Europe
2021.08.20 01:08 GMT+8

'I hope people hear the voice of our people': Afghans abroad fear for loved ones

Updated 2021.08.20 01:08 GMT+8
CGTN

 

Days after the Taliban seized power in Afghanistan, thousands of civilians are still being evacuated from the country and many, many more are desperate to leave. 

People like Zemar Sakha, who left Afghanistan years ago and made their home elsewhere, look at the humanitarian crisis unfolding in the country with anxiety and heartbreak.

Sakha left Afghanistan 36 years ago for London, UK, where he owns a carpet shop. But he left family back home – loved ones, whose futures now look uncertain and worrying under the Taliban.
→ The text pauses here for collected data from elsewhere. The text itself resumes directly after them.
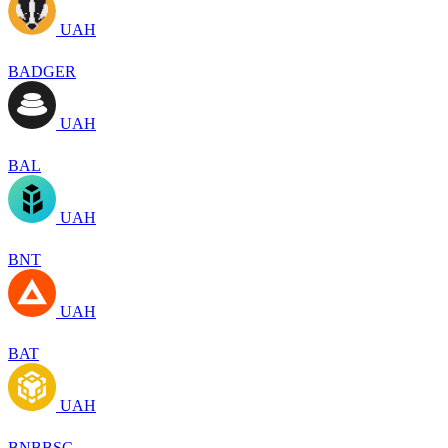
UAH
BADGER
UAH
BAL
UAH
BNT
UAH
BAT
UAH
BNBBSC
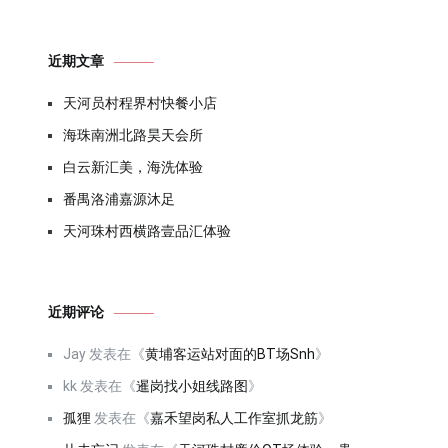
近期文章
天河员村程界村快餐小店
海珠南洲北路昊天会所
白云新汇美，海洗体验
番禺洛浦嘉源沐足
天河珠村西横路壹品汇体验
近期评论
Jay
发表在《
黄埔客运站对面的BT场Snh
》
kk
发表在《
暹岗找小姐线路图
》
孤狸
发表在《
嘉禾望岗私人工作室抓龙筋
》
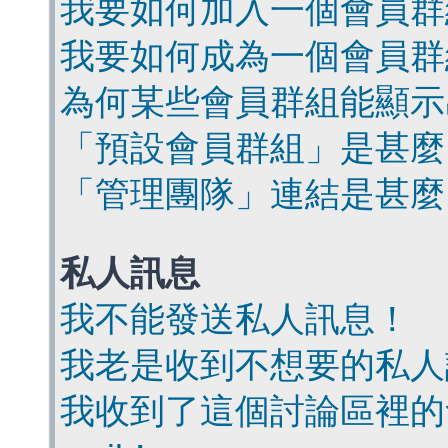
我要如何加入一個會員群
我要如何成為一個會員群
為何某些會員群組能顯示
「預設會員群組」是甚麼
「管理團隊」連結是甚麼
私人訊息
我不能發送私人訊息！
我老是收到不想要的私人
我收到了這個討論區裡的會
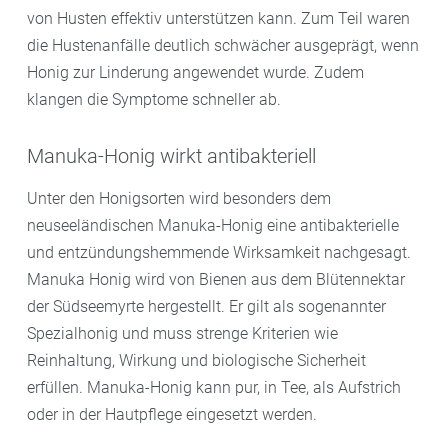
von Husten effektiv unterstützen kann. Zum Teil waren
die Hustenanfälle deutlich schwächer ausgeprägt, wenn
Honig zur Linderung angewendet wurde. Zudem
klangen die Symptome schneller ab.
Manuka-Honig wirkt antibakteriell
Unter den Honigsorten wird besonders dem
neuseeländischen Manuka-Honig eine antibakterielle
und entzündungshemmende Wirksamkeit nachgesagt.
Manuka Honig wird von Bienen aus dem Blütennektar
der Südseemyrte hergestellt. Er gilt als sogenannter
Spezialhonig und muss strenge Kriterien wie
Reinhaltung, Wirkung und biologische Sicherheit
erfüllen. Manuka-Honig kann pur, in Tee, als Aufstrich
oder in der Hautpflege eingesetzt werden.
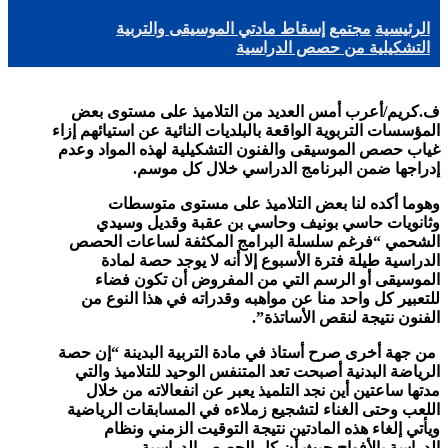
الرئيسية
مجتمع
إسقاط مادتي الموسيقى والتربية
التشكيلية من حصص الدراسية
ف.كريم/
أعرب أمس العديد من التلاميذ على مستوى بعض
المؤسسات التربوية الواقعة بالبلديات النائية عن استيائهم إزاء
غياب حصص الموسيقى والفنون التشكيلية لهذه المواد وعدم
إدراجها ضمن البرنامج الدراسي خلال كل موسم.
وهوما أكده لنا بعض التلاميذ على مستوى متوسطات
وثانويات حاسي بونيف وحاسي بن عقبة وقديل وسيدي
الشحمي “فرغم سلسلة البرامج المكثفة لساعات الحصص
الدراسية طيلة فترة الأسبوع إلا أنه لا يوجد حصة لمادة
الموسيقى أو الرسم التي من المفروض أن تكون فضاء
للتعبير كل واحد منا عن مواهبه وقدراته في هذا النوع من
الفنون نتيجة لنقص الأساتذة”.
من جهة أخرى صرح أستاذ في مادة التربية البدينة “إن حصة
الرياضة البدنية أصبحت تعد المتنفس الوحيد للتلاميذ والتي
مدتها ساعتين أين نجد التلميذ يعبر عن انفعالاته من خلال
اللعب وحتى الغناء لتشجيع زملاءه في المسابقات الرياضية
ويأتي إلغاء هذه المادتين نتيجة التوقيت الزمني ونظام
الدراسة بالأفواج حيث أن كل الحصص الدراسية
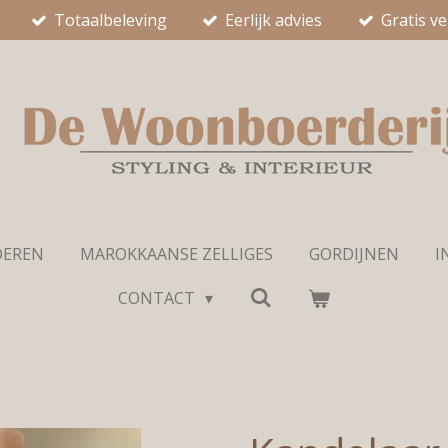
Totaalbeleving
Eerlijk advies
Gratis v
OEREN
MAROKKAANSE ZELLIGES
GORDIJNEN
I
CONTACT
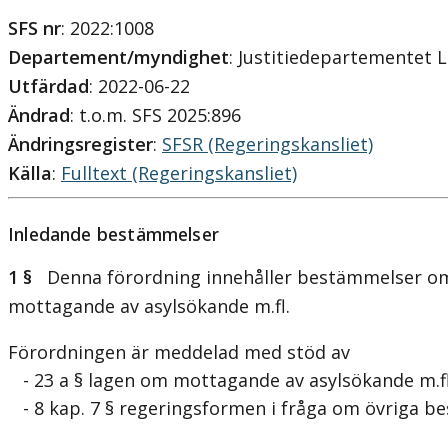
SFS nr
: 2022:1008
Departement/myndighet
: Justitiedepartementet 
Utfärdad
: 2022-06-22
Ändrad
: t.o.m. SFS 2025:896
Ändringsregister
:
SFSR (Regeringskansliet)
Källa
:
Fulltext (Regeringskansliet)
Inledande bestämmelser
1 §
Denna förordning innehåller bestämmelser om a
mottagande av asylsökande m.fl.
Förordningen är meddelad med stöd av
- 23 a § lagen om mottagande av asylsökande m.fl. 
- 8 kap. 7 § regeringsformen i fråga om övriga b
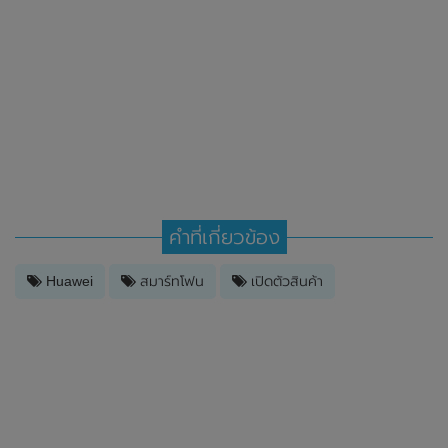
คำที่เกี่ยวข้อง
Huawei
สมาร์ทโฟน
เปิดตัวสินค้า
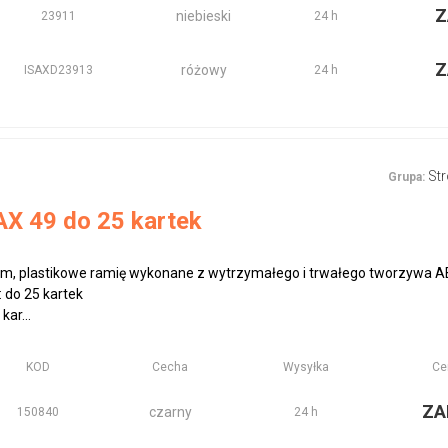
Z
niebieski
23911
24 h
Z
różowy
ISAXD23913
24 h
St
Grupa:
X 49 do 25 kartek
, plastikowe ramię wykonane z wytrzymałego i trwałego tworzywa AB
 do 25 kartek
kar...
KOD
Cecha
Wysyłka
Ce
ZA
czarny
150840
24 h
"I hope people hear the voice of Afghan people somehow, somewhere. They really need help, there's a disaster, every minute, every hour of the day," he says.

In the UK, parliament has been called into an emergency session called to debate the situation – and the country's involvement in the two decades-long war in Afghanistan.

 

A woman and child, evacuees from Afghanistan, sit in a hall upon their arrival at Al-Maktoum International Airport in the United Arab Emirates on August 19. /Giuseppe Cacace/AFP

 

In the face of the current situation in Afghanistan, Prime Minister Boris Johnson defended the decision made by the UK government back in 2001. 

"The United Kingdom, among others, joined America in going into Afghanistan on a mission to extirpate al-Qaeda in that country and to do whatever we could to stabilize Afghanistan, in spite of all the difficulties and challenges we knew we would face. And we succeeded in that core mission," he told parliament.

Sakha, like many critics of the withdrawal, thinks Western forces played a role in destabilizing the country to the point it allowed an easy return for the Taliban.

"Look, they have to support us any way they can because they are part of the problem, all the West is involved in this problem, all of the West," says Sakha.

The UK has agreed to take 20,000 Afghan refugees in the coming years, with 5,000 set to arrive this year.